Assigned task -> The records below must be output exactly, with no images carried over.

Data for this exercise ->

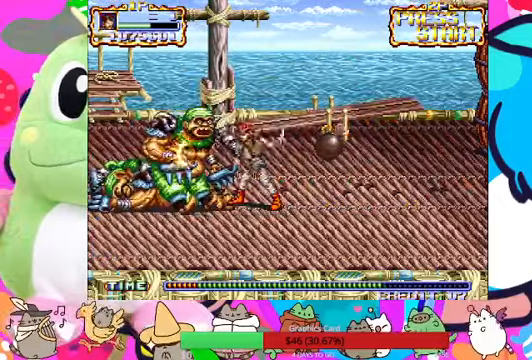
Gameplay with a controller (PlayStation layout); each line is a JSON object with the inputs held at the frame after it (dt_ms = milliseconds from this image to that frame). "events" lists button and stick changes between this image and that frame as [ms after this image, input, new state], when the widget could be followed in between. Not read: L3 R3 right_stick.
{"dt_ms": 500, "buttons": ["SQUARE"], "left_stick": "center", "events": [[33, "SQUARE", "up"], [100, "SQUARE", "down"], [167, "SQUARE", "up"], [233, "SQUARE", "down"], [233, "left_stick", "center"], [300, "SQUARE", "up"], [333, "SQUARE", "down"]]}
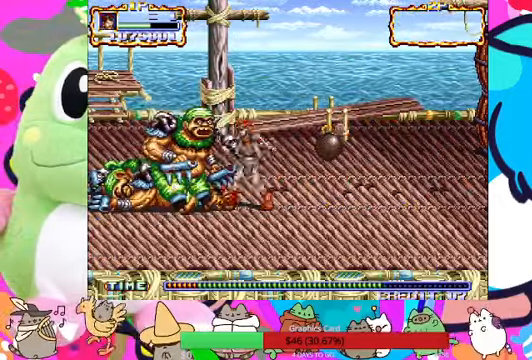
{"dt_ms": 500, "buttons": ["SQUARE"], "left_stick": "center", "events": [[33, "SQUARE", "up"], [100, "SQUARE", "down"], [167, "SQUARE", "up"], [400, "SQUARE", "down"], [467, "SQUARE", "up"], [500, "SQUARE", "down"]]}
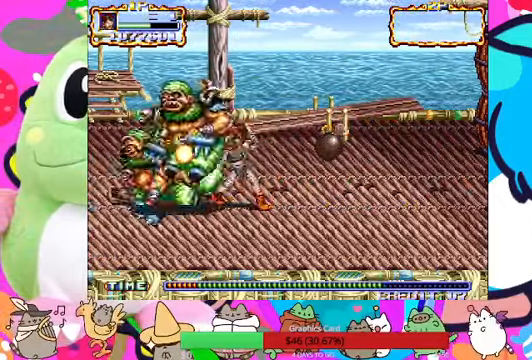
{"dt_ms": 500, "buttons": [], "left_stick": "center", "events": [[67, "SQUARE", "up"], [133, "SQUARE", "down"], [167, "SQUARE", "up"], [233, "SQUARE", "down"], [300, "SQUARE", "up"], [400, "SQUARE", "down"], [467, "SQUARE", "up"]]}
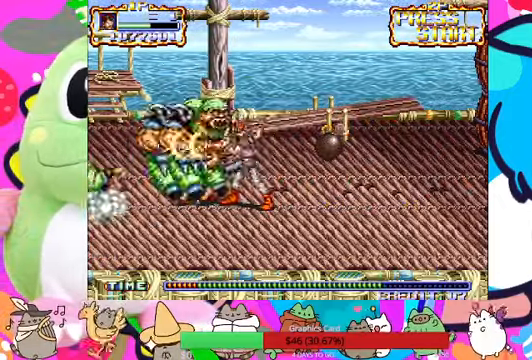
{"dt_ms": 500, "buttons": [], "left_stick": "center", "events": [[67, "SQUARE", "down"], [100, "SQUARE", "up"], [200, "SQUARE", "down"], [267, "SQUARE", "up"], [433, "SQUARE", "down"], [500, "SQUARE", "up"]]}
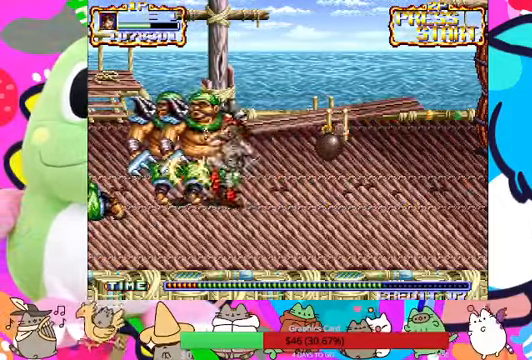
{"dt_ms": 500, "buttons": [], "left_stick": "center", "events": [[67, "SQUARE", "down"], [133, "SQUARE", "up"], [200, "SQUARE", "down"], [267, "SQUARE", "up"], [333, "SQUARE", "down"], [400, "SQUARE", "up"], [433, "SQUARE", "down"], [500, "SQUARE", "up"]]}
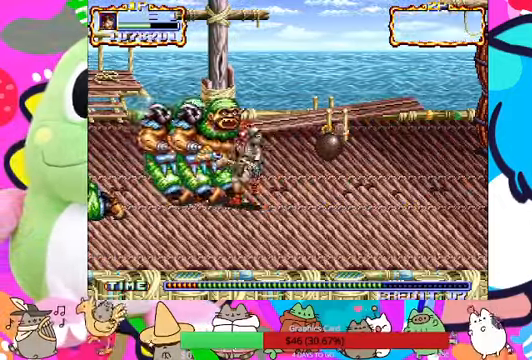
{"dt_ms": 500, "buttons": [], "left_stick": "up-right", "events": [[67, "SQUARE", "down"], [233, "SQUARE", "up"], [433, "left_stick", "up-right"]]}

Problem solution ->
Gameplay with a controller (PlayStation layout); each line is a JSON object with the inputs held at the frame after it (dt_ms = milliseconds from this image to that frame). "events" lists button and stick changes between this image and that frame as [ms after this image, input, new state], when the widget could be followed in between. Not read: L3 R3 right_stick.
{"dt_ms": 500, "buttons": ["SQUARE"], "left_stick": "center", "events": [[33, "SQUARE", "up"], [100, "SQUARE", "down"], [167, "SQUARE", "up"], [233, "SQUARE", "down"], [233, "left_stick", "center"], [300, "SQUARE", "up"], [333, "SQUARE", "down"]]}
{"dt_ms": 500, "buttons": ["SQUARE"], "left_stick": "center", "events": [[33, "SQUARE", "up"], [100, "SQUARE", "down"], [167, "SQUARE", "up"], [400, "SQUARE", "down"], [467, "SQUARE", "up"], [500, "SQUARE", "down"]]}
{"dt_ms": 500, "buttons": [], "left_stick": "center", "events": [[67, "SQUARE", "up"], [133, "SQUARE", "down"], [167, "SQUARE", "up"], [233, "SQUARE", "down"], [300, "SQUARE", "up"], [400, "SQUARE", "down"], [467, "SQUARE", "up"]]}
{"dt_ms": 500, "buttons": [], "left_stick": "center", "events": [[67, "SQUARE", "down"], [100, "SQUARE", "up"], [200, "SQUARE", "down"], [267, "SQUARE", "up"], [433, "SQUARE", "down"], [500, "SQUARE", "up"]]}
{"dt_ms": 500, "buttons": [], "left_stick": "center", "events": [[67, "SQUARE", "down"], [133, "SQUARE", "up"], [200, "SQUARE", "down"], [267, "SQUARE", "up"], [333, "SQUARE", "down"], [400, "SQUARE", "up"], [433, "SQUARE", "down"], [500, "SQUARE", "up"]]}
{"dt_ms": 500, "buttons": [], "left_stick": "up-right", "events": [[67, "SQUARE", "down"], [233, "SQUARE", "up"], [433, "left_stick", "up-right"]]}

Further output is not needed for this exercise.